**Цель задания:** Какого числа в «Стар» и «Стар уикли» вышли две статьи Хемингуэя по итогам интервью с Муссолини, согласно тексту о его поездках по Европе?

=== Извлечённый текст ===

В Генуе он завел множество знакомств: с Джорджем Слокомбом, корреспондентом лондонской «Дейли геральд», сжившим в Париже американским журналистом Уильямом Бердом, с Максом Истменом, редактором «левого» журнала «Мэссиз». С последним они потом станут врагами, но тогда пришлись друг другу по душе; Истмен описал Хемингуэя как «скромного и прекрасно воспитанного юношу». Эрнест всюду возил свои наброски, показал их Истмену – тому они не понравились, но он послал их редакторам журнала «Либерейтор» Клоду Маккею и Майклу Голду, еще одному будущему врагу Хемингуэя. (Опубликованы они не были.) Съездили с Истменом и Слокомбом в Рапалло к юмористу Максу Бирбому, потом, когда конференция закрылась, Эрнест заехал в городок Эгль на рыбалку – отчет о поездке появился в «Стар»: «Я шел в Эгль по прямой белой дороге в темноте наступившего вечера и думал о великой армии, о римлянах и о гуннах, легких и быстрых, и о том, что и у них, должно быть, находилось время исследовать этот ручей до рассвета, и не заметил, как очутился в Эгле». Дома не сиделось: в середине мая с женой и Дорман-Смитом поехали в Монтрё ловить форель, 31 мая отправились в Италию, перешли пешком Сен-Бернарский перевал, ночевали в монастыре, видели знаменитых собак-спасателей. Поездом в Милан, там расстались с Дорман-Смитом, Эрнест показывал Хедли госпиталь, в котором лечился.

Муссолини набирал силу – пройдет чуть больше года, и он возьмет власть. Эрнесту удалось договориться об интервью, по итогам которого в «Стар» и «Стар уикли» 24 июня были опубликованы две статьи. Писал их наблюдательный художник, но рядом с ним неожиданно возник проницательный аналитик: «Платформа фашистов – крайний консерватизм. Вообразите, что 250 тысяч членов консервативной партии Канады вооружены, т. е. представьте „политическую партию, построенную по принципу военной организации“, глава которой не скрывает, что у нее достаточно сил, чтобы сбросить либеральное, а впрочем, и любое другое правительство, посмевшее выступить против нее. <…> Таким образом, фашизм переживает третью стадию своего развития. Первой была организация контратак против коммунистических демонстраций, второй – создание партии, и, наконец, теперь это – политическая и военная сила, которая вербует рабочих и прибирает к рукам деятельность профсоюзов». Сам дуче, впрочем, произвел на Эрнеста неплохое впечатление – «он не такое чудовище, каким его принято изображать».

=== Выборка данных ===

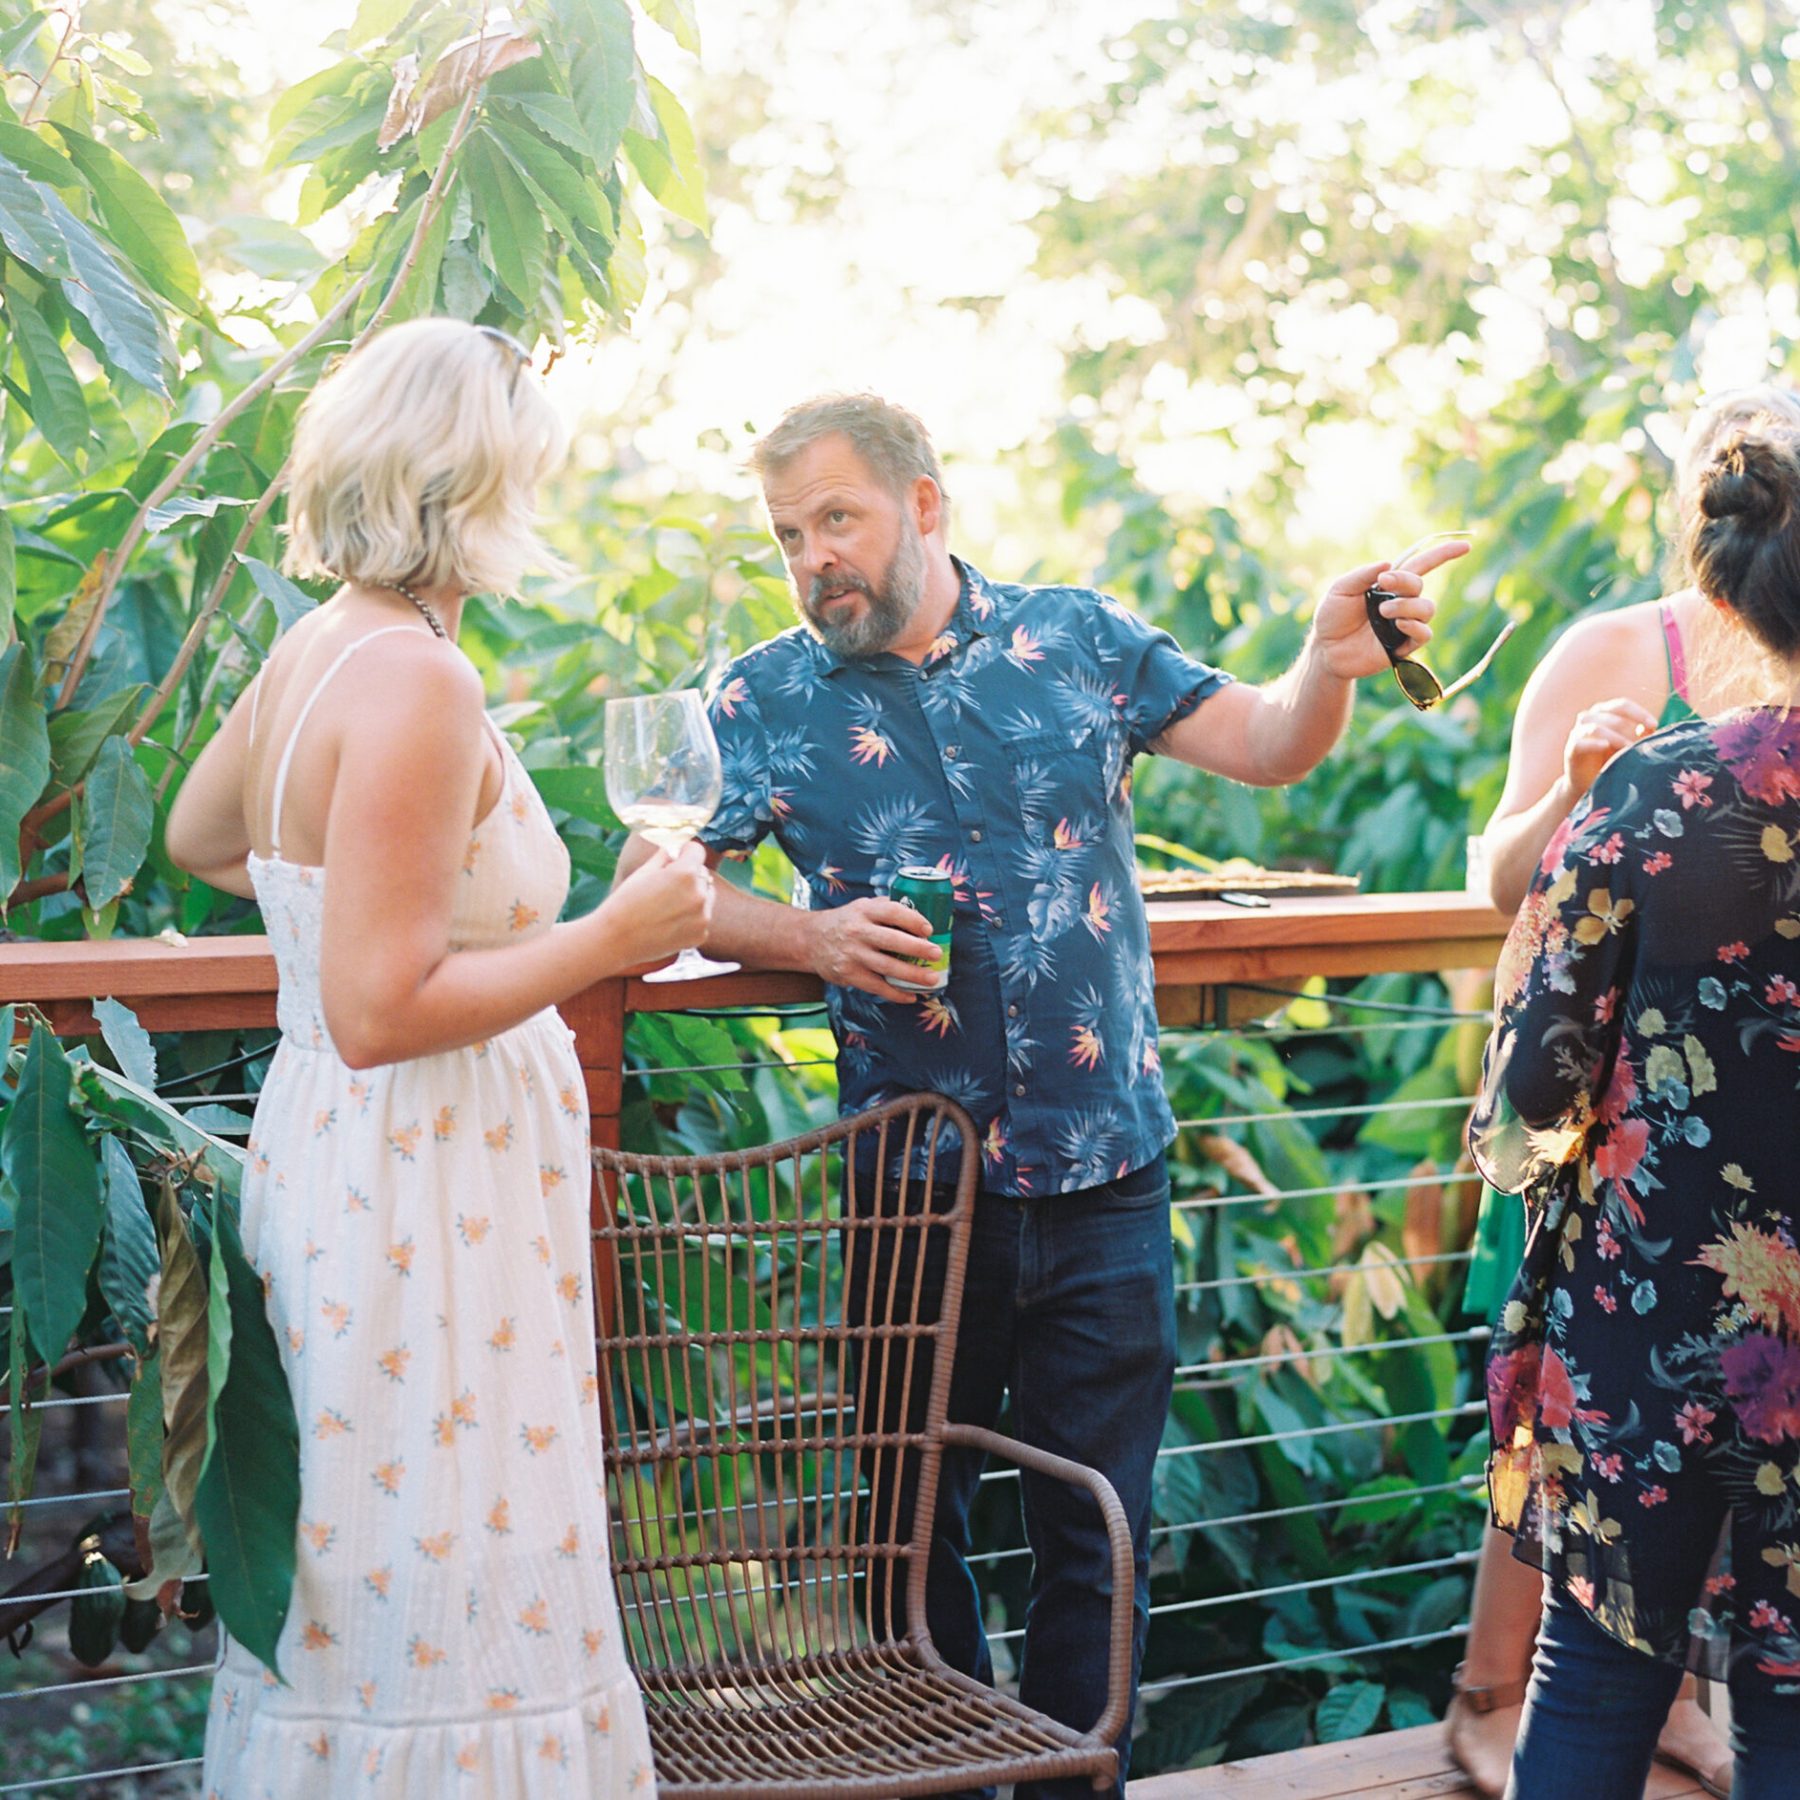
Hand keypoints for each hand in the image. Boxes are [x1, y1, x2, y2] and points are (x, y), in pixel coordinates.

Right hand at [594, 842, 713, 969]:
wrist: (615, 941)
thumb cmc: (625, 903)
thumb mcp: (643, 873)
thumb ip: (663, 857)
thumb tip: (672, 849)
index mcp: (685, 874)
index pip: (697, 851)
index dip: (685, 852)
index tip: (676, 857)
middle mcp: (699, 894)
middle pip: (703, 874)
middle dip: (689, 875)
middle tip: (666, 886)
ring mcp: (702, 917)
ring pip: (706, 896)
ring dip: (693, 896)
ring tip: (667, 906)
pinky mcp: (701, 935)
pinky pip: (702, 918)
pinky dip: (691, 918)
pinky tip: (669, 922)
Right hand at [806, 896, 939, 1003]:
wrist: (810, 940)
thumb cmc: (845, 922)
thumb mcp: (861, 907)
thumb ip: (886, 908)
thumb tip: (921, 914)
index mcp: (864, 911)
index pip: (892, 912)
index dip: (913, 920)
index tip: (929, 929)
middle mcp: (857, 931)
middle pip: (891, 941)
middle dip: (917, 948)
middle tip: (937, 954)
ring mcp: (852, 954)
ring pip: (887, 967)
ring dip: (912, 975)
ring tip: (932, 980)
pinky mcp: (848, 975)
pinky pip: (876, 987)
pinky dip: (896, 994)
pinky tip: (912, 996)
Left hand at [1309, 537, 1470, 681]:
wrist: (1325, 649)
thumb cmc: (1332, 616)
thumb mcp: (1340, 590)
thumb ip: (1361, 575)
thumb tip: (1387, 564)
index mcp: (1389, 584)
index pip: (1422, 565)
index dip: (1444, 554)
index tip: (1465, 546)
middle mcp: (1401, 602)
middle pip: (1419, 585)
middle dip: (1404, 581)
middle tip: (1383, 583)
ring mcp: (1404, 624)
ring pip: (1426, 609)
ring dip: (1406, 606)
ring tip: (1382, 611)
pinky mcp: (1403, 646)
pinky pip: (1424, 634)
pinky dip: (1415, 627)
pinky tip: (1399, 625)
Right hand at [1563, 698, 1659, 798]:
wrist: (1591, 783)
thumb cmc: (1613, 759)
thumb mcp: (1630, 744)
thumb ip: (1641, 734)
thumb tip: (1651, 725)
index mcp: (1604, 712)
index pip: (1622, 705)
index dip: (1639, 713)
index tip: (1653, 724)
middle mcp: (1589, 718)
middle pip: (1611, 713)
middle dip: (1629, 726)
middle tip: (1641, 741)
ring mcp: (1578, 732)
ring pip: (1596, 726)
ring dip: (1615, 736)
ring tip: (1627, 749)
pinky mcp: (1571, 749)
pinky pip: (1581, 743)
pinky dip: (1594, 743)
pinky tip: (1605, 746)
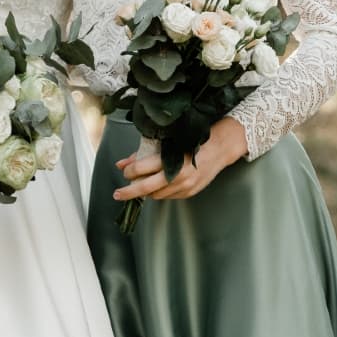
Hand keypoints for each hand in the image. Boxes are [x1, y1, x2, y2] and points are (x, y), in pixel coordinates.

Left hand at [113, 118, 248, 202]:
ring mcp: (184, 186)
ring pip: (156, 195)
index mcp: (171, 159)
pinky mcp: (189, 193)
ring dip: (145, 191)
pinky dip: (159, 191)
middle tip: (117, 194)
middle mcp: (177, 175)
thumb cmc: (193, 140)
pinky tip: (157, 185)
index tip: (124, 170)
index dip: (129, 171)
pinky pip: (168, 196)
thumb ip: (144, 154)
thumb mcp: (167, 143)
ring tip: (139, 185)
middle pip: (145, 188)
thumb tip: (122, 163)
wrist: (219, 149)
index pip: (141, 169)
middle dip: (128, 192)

===

**Письменное решение:** Обе статьи вышли 24 июня.